Le Mur de Berlin est donc tombé. Les anges, témoins de cette révolution, continuent d’errer parmi les hommes, invisibles et silencieux. Cassiel, toujours fidèle observateur, lit par-dessus l’épaule de Michail Gorbatchev, captant les pensées du dirigeant. Mais il sent croître en lui le désir d’expérimenter la vie humaine. Raphaela (Nastassja Kinski), son ange compagnon, perçoit que leur lien s’effrite. Lorsqu’une petite fille chute du balcon de son immeuble, Cassiel se précipite pour la sauver. Dans cet acte d’amour, il franchit la frontière : il devient humain sans l’avoir désiré. Désorienté, sans argent ni papiers, il passe sa première nuit terrestre en prison. Sous le nom de Karl Engel, il tente de s’adapter à cette vie nouvelle, découvrant la faim, la peur, la douleur… et les complications du monde moderne. Il retrouve son ancien compagnon Damiel, désormais heureux propriétaire d’une pizzeria, marié à Marion et père d’une petite fille, Doria.

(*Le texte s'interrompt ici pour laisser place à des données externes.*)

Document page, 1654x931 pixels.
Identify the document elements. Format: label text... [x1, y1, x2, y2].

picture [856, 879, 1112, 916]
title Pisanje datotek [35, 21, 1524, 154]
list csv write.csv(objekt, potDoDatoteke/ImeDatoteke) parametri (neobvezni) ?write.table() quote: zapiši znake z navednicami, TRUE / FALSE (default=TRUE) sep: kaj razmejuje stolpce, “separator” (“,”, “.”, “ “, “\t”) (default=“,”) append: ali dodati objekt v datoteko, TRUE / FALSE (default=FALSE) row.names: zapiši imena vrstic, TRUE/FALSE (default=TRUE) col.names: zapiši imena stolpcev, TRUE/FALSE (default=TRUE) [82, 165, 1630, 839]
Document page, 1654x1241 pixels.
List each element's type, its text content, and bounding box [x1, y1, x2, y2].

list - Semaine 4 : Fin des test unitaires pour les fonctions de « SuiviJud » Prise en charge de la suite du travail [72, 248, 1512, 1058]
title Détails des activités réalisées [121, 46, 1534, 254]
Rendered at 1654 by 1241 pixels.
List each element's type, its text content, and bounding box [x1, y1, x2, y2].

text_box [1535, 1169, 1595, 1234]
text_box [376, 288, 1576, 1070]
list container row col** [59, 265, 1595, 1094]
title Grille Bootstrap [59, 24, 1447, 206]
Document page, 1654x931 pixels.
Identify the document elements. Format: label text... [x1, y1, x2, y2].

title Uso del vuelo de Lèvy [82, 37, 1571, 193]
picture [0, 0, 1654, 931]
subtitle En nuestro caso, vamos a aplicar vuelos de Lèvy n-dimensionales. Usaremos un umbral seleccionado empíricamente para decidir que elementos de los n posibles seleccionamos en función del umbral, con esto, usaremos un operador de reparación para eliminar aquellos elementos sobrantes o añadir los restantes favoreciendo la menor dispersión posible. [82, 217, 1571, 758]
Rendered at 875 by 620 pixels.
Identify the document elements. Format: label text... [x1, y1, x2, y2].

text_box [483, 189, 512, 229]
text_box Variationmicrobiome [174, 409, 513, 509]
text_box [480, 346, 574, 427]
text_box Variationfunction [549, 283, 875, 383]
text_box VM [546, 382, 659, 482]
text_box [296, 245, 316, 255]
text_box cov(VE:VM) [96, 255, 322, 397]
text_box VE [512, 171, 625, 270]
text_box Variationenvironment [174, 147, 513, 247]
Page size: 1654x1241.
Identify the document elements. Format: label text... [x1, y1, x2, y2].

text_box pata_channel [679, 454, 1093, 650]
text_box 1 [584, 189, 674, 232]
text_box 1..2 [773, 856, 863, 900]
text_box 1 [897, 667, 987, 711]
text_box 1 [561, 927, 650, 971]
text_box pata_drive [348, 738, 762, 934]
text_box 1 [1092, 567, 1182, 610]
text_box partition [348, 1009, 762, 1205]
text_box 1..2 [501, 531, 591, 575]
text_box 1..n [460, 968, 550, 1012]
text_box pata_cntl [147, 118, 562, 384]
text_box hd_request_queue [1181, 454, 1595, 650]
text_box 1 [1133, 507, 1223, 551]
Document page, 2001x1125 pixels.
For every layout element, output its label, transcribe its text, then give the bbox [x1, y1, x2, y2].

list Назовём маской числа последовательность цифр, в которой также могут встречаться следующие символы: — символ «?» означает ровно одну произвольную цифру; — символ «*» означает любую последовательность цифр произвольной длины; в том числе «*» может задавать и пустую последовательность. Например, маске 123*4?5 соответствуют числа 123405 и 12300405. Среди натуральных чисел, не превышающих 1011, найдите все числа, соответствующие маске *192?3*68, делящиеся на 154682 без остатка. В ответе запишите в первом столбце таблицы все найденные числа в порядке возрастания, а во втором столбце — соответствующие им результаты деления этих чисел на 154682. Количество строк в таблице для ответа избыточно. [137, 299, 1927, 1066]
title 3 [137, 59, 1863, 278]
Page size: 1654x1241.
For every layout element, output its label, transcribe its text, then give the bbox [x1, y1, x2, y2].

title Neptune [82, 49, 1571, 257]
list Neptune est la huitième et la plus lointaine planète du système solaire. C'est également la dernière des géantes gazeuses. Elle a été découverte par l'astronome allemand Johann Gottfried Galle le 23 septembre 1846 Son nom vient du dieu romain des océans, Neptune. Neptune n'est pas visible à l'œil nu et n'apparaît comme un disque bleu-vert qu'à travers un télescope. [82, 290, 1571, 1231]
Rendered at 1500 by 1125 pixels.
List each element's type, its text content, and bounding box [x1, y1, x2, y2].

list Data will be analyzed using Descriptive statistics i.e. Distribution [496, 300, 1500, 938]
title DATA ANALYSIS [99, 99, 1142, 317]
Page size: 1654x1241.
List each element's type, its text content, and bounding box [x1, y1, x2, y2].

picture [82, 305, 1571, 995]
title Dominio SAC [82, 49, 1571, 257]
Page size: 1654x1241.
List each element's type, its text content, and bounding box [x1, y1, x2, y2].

Mais la transformation de Cassiel, poussée par un excès de zèle incontrôlable, n’est pas sans danger…
Le zèle du désir
Quand on dispose d’un sujet aussi passionnant que celui des Ailes du désir et qu’on a déjà tout dit en un film, est-il nécessaire de lui donner une suite ? La réponse semble s’imposer d’elle-même, et la vision de Si loin, si proche ! ne fait que la confirmer. Car cette séquelle s’étire inutilement dans une rallonge bavarde et confuse. La fraîcheur et la force émotionnelle que Wenders avait réussi à capter, malgré les défauts du premier film, disparaissent ici presque totalement. Certes, la maîtrise technique est toujours au rendez-vous : les transitions entre le noir et blanc des anges et la couleur des mortels restent d’une grande élégance, et quelques scènes brillent par leur inventivité visuelle. Mais Wenders retombe dans ses travers, privilégiant à nouveau massivement le verbe. Dialogues, monologues, voix off, discours en plusieurs langues viennent alourdir un récit qui devient vite indigeste. En filigrane se dessine une intrigue très confuse liée à des enfants sauvés pendant la seconde guerre mondiale et à un trafic d’armes. Certaines bonnes idées surnagent pourtant, comme Peter Falk simulant la préparation d’un nouvel épisode de Columbo, ou les acrobates qui transportent les caisses d’armes dans des exercices de haute voltige au milieu d’un tunnel d’égout – une scène qui semble presque échappée de Batman le défi. Le casting reste irréprochable, même si le rôle joué par Willem Dafoe aurait mérité d’être mieux défini. Si loin, si proche ! est donc une œuvre symptomatique d’une certaine tendance du cinéma de Wenders : sous des dehors très denses, il accumule les discours au détriment de l’épure émotionnelle, perdant au passage l’essentiel de son impact. Trop long (2h30), trop verbeux, parfois confus, le film laisse le goût amer d’une belle idée étouffée sous le poids de ses propres prétentions.